TEXTAUSZUG ::
+ + + + +

In Berlin selbst ist das Theater derweil ganz sommerlich geworden. Zum Teil werden alte Ladenhüter hervorgesucht, die vor zwanzig Jahren ihr Publikum hatten. Mit tiefem Erschrecken kann man da mitunter sehen, welchen Anteil auch die Bühne daran hat, daß unsere Demokratie im Weltkriege unseren sogenannten Militarismus entwaffnete. In England ging vor dem Kriege kein anständiger Mensch in eine Gastwirtschaft, in der Militär verkehrte; aber auf der Bühne, in der Presse, in den Music-Halls wurde Tommy Atkins verherrlicht. Und bei uns? Der gute Otto Erich Hartleben, dessen eigener Bruder aktiver Offizier gewesen ist und ihm die Idee des Stückes und manche Einzelheit gegeben hat, schrieb seinen "Rosenmontag", der jetzt wieder in Berlin aufgeführt wird, freilich nicht etwa nur zur Freude des demokratischen Tiergartenpöbels, der ihm die Logen füllte. Aber es ist erschütternd, über die Neueinstudierung des Stückes jetzt in dem Berliner Organ der Unabhängigen zu lesen, was es enthülle:

"Das Offizierkorps entpuppt sich als eine Bande schwachsinniger Halunken. Unter dem Dutzend Offizieren, das Hartleben auf die Bühne stellt, ist nicht ein einziger auch nur halbwegs wertvoller Mensch. Das Stück beweist, daß das Offizierkorps vor dem Kriege die Kloake der Nation war, in der sich Dummheit, Brutalität und Unmoral zu einer Atmosphäre von wahrhaft teuflischem Gestank vereinigten."

+ + + + +

BEREITGESTELLTES MATERIAL ::
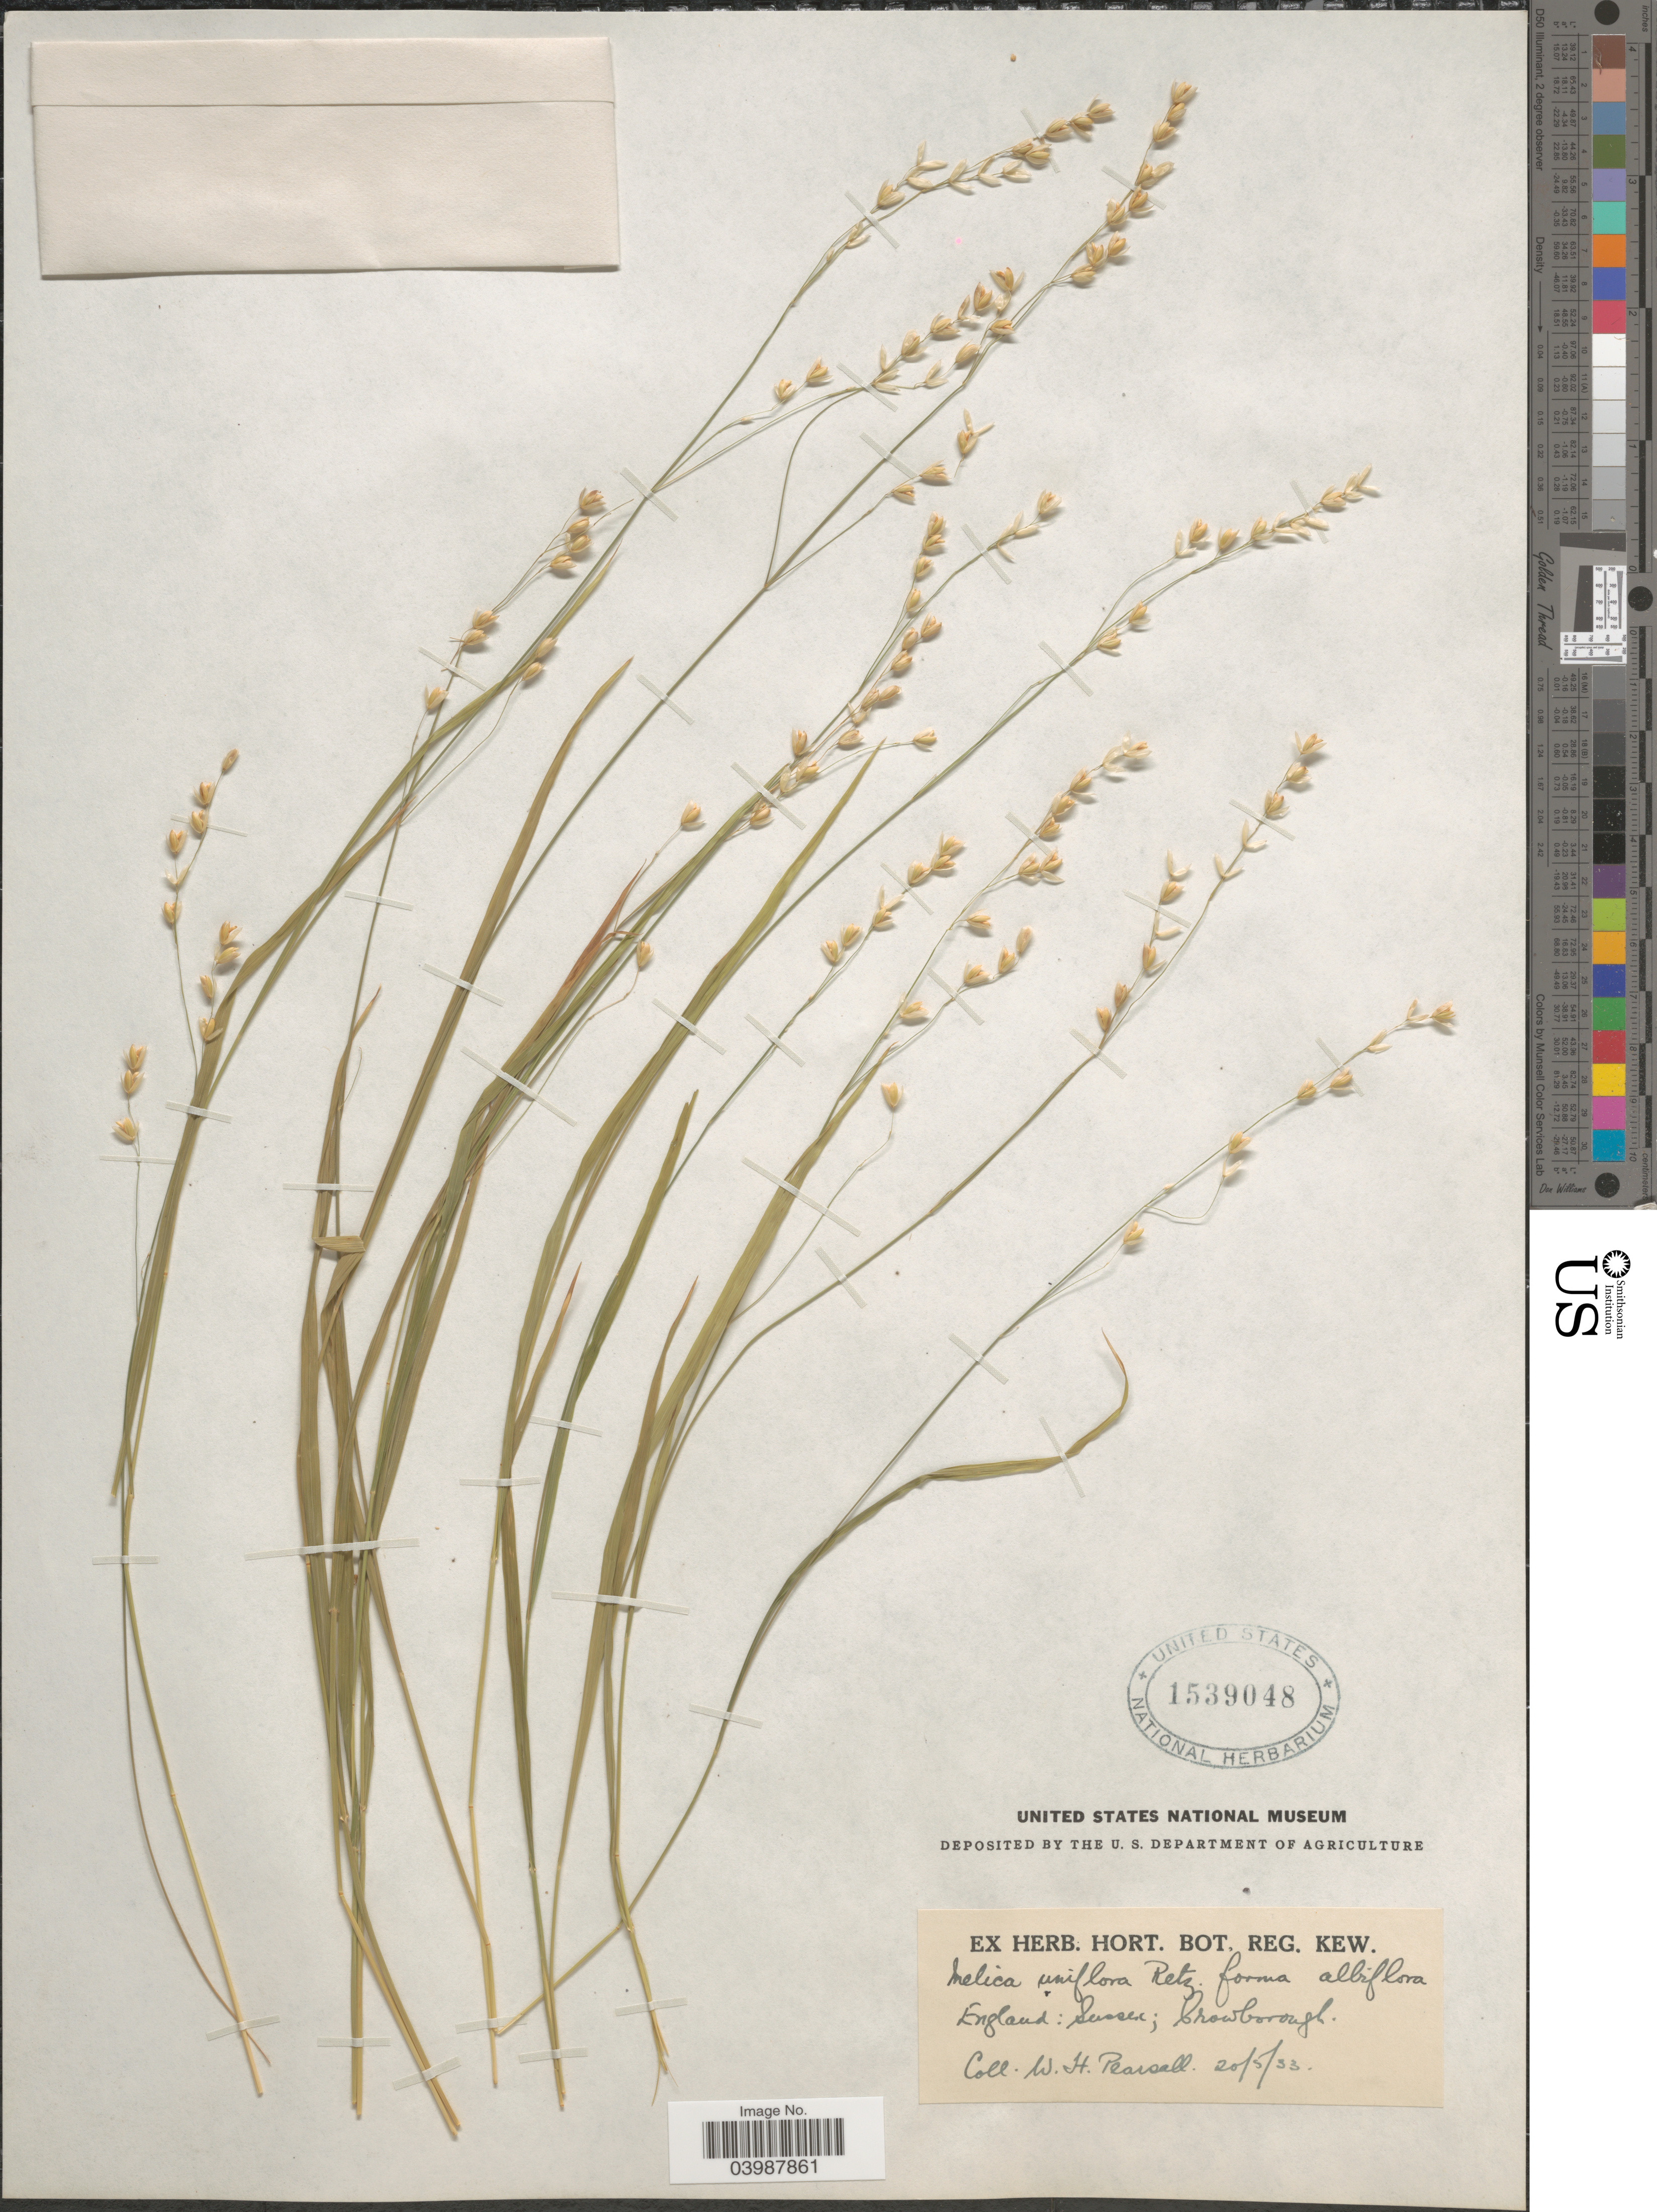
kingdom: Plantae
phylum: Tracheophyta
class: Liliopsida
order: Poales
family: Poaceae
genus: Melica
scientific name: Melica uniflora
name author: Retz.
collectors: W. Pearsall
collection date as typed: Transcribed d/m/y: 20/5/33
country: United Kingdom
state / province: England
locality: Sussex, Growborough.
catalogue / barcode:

+ + + + +

AUFGABE A ::
Nenne alle Orte, an denen laut dem Textauszug in England vor dem Krieg Tommy Atkins verherrlicht wurde.
AUFGABE B ::
Führe den Text über das sommerliche Berliner Theater und die Neueinstudierung des „Rosenmontag“ im Anschluss an das Zitat weiter.

ANTWORT A ::
- auf der Bühne
- in der Presse
- in den Music-Halls

ANTWORT B ::
Selbstverständlich "beweist" ein Theaterstück, das von einer Kölner Fastnacht handelt, gar nichts, und Hartleben wollte auch gar nichts beweisen, sondern hat nur den rein menschlichen Rosenmontags-Menschen, wie er sie sah, Uniformen angezogen, ohne an Verhetzung zu denken oder sie auch nur zu ahnen. Er hatte als Dichter keine Ahnung davon, welche politischen Wirkungen davon ausgingen. Zu Beginn des Weltkrieges lernten dann alle um. Sie begriffen, daß wir doch ein Volksheer haben, und jeder junge aktive Leutnant wurde vergöttert. Nun ist die Armee zerschlagen. Der neueste Erlaß der Entente nimmt ihren Fahrradkompagnien sogar die Fahrräder, weil sie eine arge Bedrohung Europas bedeuteten. Und über den Trümmern dieses prachtvollsten aller Heere - steigt der "Rosenmontag" am Horizont wieder empor. Nur eines ist dabei verblüffend. Das Publikum wandelt sich wieder. Heute ist Hartlebens Tragödie wahrhaftig zu einer Feier für das alte Offizierkorps geworden: der größte Beifall der in der Erinnerung hingerissenen Zuschauer erbraust, als die Leutnants fröhlich im Stechschritt - diese alten lieben preußischen Gliederpuppen - in das Kasernenzimmer marschieren. Da werden dem Publikum die Beine elektrisch. Da rühren sich die klatschenden Hände.

Nun haben wir keine allgemeine Wehrpflicht mehr. Nur noch auf Turn- und Wanderfahrten gibt es, neben sonstigem Sport, ein körperliches Ausleben. Zu Pfingsten hat sich auf allen nur denkbaren Vehikeln ein Völkerstrom aus Berlin ergossen, über die Mark, in den Spreewald, bis zum Brocken und bis zur Bastei. Auf den vielen Wasserstraßen ein Gewimmel von Booten auf Wanderfahrt, und zwar nicht nur geklinkerte Halbausleger, sondern auch richtige Rennboote. Darin prachtvoll sehnige, braungebrannte Gestalten, denen man schon das Training für Grünau ansieht, auch die straffe Enthaltsamkeit gemäß dem alten Ruderergesang:

Schwöre ab dem Monopole,
Schwöre ab dem Alkohole,
Und vor allem, sei's, weil's muß,
Schwöre ab dem Weiberkuß
Und der Aphrodite!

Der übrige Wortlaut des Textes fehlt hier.